**READING TEXT**
====================
Supplies inventory consists of supplies and commodity consumables used in the mining, milling, and refining processes.

 

As discussed in Note 5. Inventories, the Company’s application of its lower of average cost or net realizable value accounting policy resulted in write-downs of production inventories. Write-downs decrease the carrying value of production-related inventories and the adjusted carrying value is prospectively incorporated into inventory costing.

 

Mineral properties, plant and equipment, net

 

Facilities and equipment expenditures are capitalized and recorded at cost. Such costs are depreciated using either the straight-line method over the estimated productive lives of such assets or using the units-of-production method at rates sufficient to depreciate such costs over the estimated proven and probable reserves as gold and silver ounces are recovered.

 

Mine development includes costs to build or construct shafts, drifts, and ramps which enable the Company to physically access ore, as well as drilling, engineering, metallurgical, and other related costs incurred to delineate or expand existing proven and probable reserves. Activities which are directed at converting non-reserve mineralization to proven and probable reserves, obtaining additional information on an ore body, or for infrastructure planning or condemnation activities are capitalized to mine development. Any of the above costs incurred at properties before mineralization is classified as proven and probable reserves are expensed as incurred to Development and projects costs. Drilling costs, such as exploration drilling, which do not occur within, or proximal to, an ore body where proven and probable reserves exist or support the metal production process are expensed as incurred to Exploration.

 

9

 

 

Mine development costs are charged to cost of sales using the units-of-production depletion method based upon estimated recoverable ounces in proven and probable reserves. To the extent such capitalized costs benefit an entire ore body, they are amortized over the estimated recoverable ounces of that ore body. Capitalized costs that benefit specific ore structures or areas are depleted over the estimated recoverable ounces of that specific ore structure or area. Recoverable ounces are based upon proven and probable reserves and estimated metal recoveries associated with those reserves.
====================
**GIVEN RECORDS**
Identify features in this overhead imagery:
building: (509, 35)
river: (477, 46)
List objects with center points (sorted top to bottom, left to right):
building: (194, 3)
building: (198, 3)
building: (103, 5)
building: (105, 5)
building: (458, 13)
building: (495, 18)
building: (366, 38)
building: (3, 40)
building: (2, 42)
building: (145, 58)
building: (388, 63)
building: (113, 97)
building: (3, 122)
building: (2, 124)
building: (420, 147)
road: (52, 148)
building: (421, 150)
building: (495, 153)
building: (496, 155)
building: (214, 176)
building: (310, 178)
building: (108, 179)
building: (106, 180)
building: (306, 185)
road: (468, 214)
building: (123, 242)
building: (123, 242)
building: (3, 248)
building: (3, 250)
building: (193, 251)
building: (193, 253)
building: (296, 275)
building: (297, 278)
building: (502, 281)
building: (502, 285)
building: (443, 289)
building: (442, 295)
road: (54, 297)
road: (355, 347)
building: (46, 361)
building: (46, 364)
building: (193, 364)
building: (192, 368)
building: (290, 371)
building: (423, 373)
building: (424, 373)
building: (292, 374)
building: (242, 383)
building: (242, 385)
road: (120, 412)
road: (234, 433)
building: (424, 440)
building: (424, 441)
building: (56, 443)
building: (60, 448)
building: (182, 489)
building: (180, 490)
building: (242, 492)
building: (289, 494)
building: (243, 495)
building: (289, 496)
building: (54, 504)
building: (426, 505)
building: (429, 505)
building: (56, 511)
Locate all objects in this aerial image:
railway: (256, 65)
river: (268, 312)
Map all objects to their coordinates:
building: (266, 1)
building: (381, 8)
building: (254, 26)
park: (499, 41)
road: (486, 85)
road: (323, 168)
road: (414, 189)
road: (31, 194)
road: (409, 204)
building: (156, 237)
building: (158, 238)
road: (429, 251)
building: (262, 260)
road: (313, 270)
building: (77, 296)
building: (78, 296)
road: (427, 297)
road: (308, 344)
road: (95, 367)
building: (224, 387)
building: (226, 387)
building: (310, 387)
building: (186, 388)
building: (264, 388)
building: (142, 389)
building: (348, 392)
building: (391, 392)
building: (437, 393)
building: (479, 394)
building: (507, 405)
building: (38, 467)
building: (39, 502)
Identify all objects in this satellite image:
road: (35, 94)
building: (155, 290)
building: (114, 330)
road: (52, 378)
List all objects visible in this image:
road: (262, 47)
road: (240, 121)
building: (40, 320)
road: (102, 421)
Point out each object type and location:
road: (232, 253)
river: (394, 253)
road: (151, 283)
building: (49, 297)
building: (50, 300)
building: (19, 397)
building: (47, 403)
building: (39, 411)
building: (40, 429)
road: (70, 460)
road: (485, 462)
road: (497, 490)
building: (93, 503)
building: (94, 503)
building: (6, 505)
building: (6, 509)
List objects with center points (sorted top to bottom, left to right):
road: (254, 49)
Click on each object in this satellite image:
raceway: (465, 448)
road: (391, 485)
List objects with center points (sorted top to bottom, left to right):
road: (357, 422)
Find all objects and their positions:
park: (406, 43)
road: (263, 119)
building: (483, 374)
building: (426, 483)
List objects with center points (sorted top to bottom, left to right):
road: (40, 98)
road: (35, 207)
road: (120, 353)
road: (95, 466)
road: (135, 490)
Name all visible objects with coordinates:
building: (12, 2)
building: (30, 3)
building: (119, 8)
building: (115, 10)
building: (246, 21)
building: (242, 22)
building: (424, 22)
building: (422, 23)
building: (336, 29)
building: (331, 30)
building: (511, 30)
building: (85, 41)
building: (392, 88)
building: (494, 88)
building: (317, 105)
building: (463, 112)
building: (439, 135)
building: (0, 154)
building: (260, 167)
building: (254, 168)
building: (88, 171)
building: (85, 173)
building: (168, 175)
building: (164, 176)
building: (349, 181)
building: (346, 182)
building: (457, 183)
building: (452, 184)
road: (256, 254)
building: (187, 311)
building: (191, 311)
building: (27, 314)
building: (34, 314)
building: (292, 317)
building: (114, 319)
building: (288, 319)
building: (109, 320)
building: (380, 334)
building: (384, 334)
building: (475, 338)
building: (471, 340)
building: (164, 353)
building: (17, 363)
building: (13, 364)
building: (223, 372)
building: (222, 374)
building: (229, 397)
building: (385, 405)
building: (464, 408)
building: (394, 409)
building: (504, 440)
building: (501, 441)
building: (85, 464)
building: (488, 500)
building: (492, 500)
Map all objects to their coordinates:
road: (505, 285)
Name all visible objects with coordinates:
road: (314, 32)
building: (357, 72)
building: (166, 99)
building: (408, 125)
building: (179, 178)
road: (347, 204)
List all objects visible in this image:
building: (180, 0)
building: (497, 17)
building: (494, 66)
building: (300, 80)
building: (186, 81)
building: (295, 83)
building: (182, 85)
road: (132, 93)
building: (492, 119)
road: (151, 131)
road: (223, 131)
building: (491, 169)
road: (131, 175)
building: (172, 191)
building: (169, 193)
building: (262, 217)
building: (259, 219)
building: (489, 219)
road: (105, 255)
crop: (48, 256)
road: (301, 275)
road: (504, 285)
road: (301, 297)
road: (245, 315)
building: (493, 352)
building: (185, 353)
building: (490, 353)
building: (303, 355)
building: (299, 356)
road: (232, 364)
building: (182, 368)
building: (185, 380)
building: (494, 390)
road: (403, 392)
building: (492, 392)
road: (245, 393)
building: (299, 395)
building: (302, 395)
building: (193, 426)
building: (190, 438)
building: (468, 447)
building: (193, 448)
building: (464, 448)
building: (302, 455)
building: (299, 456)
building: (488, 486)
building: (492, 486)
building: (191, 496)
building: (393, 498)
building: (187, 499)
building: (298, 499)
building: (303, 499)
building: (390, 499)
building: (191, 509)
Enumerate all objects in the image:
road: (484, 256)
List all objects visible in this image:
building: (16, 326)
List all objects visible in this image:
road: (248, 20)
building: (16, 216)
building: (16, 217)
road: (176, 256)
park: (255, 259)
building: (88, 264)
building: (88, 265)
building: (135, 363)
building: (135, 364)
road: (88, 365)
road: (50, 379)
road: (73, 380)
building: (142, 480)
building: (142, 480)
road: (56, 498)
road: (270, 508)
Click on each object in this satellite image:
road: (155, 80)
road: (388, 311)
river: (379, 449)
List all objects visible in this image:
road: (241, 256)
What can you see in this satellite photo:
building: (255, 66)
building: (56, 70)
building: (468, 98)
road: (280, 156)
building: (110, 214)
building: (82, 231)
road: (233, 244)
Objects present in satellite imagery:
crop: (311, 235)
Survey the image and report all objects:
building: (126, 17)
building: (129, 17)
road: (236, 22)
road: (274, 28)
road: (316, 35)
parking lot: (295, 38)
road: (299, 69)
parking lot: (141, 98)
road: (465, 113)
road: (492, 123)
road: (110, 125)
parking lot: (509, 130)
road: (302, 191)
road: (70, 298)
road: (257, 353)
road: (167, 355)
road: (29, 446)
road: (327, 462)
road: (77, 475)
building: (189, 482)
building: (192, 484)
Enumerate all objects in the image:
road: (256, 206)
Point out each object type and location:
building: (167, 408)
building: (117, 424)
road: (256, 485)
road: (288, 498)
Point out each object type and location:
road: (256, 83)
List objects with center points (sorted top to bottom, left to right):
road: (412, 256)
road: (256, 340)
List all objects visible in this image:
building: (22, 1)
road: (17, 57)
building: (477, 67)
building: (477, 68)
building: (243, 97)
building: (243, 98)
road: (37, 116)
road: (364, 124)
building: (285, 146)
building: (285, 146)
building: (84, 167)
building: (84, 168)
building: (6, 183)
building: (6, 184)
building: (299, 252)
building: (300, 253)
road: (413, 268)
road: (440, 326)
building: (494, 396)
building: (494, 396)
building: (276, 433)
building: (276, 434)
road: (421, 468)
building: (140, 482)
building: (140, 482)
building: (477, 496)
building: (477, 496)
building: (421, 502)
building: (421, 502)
====================
**WHAT THIS EXERCISE ASKS**
1. Quote verbatim the entries starting with the line containing "Locate all objects" and continuing through the line containing "building: (39, 502)", both included.
2. Write the next part of the passage on mining cost accounting, starting after its final sentence.

**OUTPUTS**
1.
Locate all objects in this aerial image:
railway: (256, 65)
river: (268, 312)
Map all objects to their coordinates:
building: (266, 1)
building: (381, 8)
building: (254, 26)
park: (499, 41)
road: (486, 85)
road: (323, 168)
road: (414, 189)
road: (31, 194)
road: (409, 204)
building: (156, 237)
building: (158, 238)
road: (429, 251)
building: (262, 260)
road: (313, 270)
building: (77, 296)
building: (78, 296)
road: (427, 297)
road: (308, 344)
road: (95, 367)
building: (224, 387)
building: (226, 387)
building: (310, 387)
building: (186, 388)
building: (264, 388)
building: (142, 389)
building: (348, 392)
building: (391, 392)
building: (437, 393)
building: (479, 394)
building: (507, 405)
building: (38, 467)
building: (39, 502)

2.
 

 

Mineral properties are recorded at cost and include payments related to the acquisition of mineral interests and the rights to extract minerals from properties. Depending on the nature of the agreement, recurring cash royalty payments are expensed as incurred or recorded as prepaid or advanced minimum royalty payments. Mineral properties are generally the result of an acquisition or business combination and include value beyond proven and probable reserves, which represents the economic value that exists in a mining asset beyond the value attributable to proven and probable reserves. Mineral property costs associated with producing ore bodies are depleted using the units-of-production method based upon the estimated recoverable gold and silver ounces in such ore body’s proven and probable reserves. In accordance with the Company’s impairment policy, if a mineable ore body is not discovered or an ore body cannot be economically or legally developed, such capitalized costs are written off in the period in which it is determined the property has no future economic value.

 

 

Asset retirement cost assets are the result of asset retirement obligations and are capitalized where mineralization is classified as proven and probable reserves and amortized or depleted on the same basis as the asset to which it relates.

 

 

Construction in progress expenditures are capitalized and recorded at cost. Such assets are not depreciated or depleted until they are placed into service.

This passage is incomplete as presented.